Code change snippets
◆ ◆ ◆
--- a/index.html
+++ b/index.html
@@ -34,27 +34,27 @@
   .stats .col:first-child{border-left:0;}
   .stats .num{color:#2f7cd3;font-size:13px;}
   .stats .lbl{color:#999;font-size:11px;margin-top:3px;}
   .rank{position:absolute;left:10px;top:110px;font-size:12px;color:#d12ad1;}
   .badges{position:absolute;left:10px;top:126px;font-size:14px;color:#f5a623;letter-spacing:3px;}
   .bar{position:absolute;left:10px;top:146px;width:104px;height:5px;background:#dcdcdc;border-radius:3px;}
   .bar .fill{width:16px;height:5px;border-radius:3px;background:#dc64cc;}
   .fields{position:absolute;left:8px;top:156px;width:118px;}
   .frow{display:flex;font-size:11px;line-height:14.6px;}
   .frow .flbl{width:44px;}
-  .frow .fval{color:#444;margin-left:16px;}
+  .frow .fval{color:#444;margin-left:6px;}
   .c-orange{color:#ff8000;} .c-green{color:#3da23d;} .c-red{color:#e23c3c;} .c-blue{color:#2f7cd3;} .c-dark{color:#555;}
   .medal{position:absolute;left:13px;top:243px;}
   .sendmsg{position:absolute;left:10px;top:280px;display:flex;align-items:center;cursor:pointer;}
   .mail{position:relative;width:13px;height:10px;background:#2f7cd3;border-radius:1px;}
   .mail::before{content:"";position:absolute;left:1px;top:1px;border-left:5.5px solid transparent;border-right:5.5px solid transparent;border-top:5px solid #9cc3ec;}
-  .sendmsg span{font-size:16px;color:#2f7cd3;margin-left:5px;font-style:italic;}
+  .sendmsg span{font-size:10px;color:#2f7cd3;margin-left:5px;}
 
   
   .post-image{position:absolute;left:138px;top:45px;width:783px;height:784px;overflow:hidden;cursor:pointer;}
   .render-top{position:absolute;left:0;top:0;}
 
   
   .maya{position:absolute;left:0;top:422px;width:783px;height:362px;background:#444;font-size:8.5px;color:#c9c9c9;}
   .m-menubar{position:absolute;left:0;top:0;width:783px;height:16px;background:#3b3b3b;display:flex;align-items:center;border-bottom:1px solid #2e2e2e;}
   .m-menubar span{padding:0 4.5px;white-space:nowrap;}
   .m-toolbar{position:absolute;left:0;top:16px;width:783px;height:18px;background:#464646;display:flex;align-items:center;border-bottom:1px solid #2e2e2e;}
◆ ◆ ◆
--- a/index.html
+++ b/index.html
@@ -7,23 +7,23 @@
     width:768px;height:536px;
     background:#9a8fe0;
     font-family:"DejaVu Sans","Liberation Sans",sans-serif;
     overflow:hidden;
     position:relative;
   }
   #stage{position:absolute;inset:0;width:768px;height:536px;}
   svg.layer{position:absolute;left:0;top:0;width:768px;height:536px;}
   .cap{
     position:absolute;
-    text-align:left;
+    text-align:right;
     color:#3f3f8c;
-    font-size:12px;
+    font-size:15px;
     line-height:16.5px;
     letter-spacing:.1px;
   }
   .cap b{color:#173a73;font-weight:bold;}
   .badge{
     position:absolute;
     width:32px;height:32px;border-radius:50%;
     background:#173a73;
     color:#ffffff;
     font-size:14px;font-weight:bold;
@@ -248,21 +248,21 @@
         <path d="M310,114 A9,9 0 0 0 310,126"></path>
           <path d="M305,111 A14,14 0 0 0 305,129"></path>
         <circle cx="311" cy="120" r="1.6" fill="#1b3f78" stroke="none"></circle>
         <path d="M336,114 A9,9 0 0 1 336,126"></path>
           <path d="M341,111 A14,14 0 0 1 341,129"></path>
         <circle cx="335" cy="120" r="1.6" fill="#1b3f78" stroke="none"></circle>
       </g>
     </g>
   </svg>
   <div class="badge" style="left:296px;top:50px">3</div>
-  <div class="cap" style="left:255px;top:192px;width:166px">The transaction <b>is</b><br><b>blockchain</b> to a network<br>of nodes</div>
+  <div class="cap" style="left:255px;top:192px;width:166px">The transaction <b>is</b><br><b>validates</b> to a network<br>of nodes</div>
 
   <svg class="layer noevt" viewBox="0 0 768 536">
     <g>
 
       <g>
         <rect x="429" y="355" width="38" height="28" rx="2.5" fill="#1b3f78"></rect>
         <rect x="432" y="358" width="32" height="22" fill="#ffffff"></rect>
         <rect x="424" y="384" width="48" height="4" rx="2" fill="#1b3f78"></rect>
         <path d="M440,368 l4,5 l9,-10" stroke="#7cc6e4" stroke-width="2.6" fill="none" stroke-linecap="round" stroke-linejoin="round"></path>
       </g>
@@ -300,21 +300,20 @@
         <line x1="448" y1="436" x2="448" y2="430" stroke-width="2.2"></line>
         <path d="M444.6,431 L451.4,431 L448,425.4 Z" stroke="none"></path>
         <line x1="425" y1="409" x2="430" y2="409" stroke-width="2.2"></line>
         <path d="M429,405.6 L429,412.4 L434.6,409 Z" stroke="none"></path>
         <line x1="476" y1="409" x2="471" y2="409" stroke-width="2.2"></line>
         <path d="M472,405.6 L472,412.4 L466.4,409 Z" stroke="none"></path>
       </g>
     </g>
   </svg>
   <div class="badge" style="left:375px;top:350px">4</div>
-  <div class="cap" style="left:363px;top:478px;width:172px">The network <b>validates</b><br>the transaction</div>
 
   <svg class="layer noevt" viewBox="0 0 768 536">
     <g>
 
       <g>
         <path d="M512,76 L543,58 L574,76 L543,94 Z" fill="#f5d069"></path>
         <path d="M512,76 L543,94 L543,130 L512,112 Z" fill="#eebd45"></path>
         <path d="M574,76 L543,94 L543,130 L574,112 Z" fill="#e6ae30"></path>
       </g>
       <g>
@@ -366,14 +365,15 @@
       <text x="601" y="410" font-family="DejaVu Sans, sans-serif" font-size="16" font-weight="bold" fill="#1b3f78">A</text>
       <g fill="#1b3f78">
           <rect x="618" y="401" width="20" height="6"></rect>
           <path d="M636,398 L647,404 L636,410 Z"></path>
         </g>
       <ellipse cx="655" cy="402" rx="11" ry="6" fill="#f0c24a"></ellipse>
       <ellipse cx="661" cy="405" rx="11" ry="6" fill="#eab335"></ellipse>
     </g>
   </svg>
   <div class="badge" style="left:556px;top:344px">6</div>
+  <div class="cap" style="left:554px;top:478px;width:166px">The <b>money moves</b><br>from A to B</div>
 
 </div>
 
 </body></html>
◆ ◆ ◆
-- What to produce --
Where does the word "text" appear in the records above? Return every line that holds it.

-- Final answer --
-    text-align:left;
+    text-align:right;
       <text x="601" y="410" font-family="DejaVu Sans, sans-serif" font-size="16" font-weight="bold" fill="#1b3f78">A</text>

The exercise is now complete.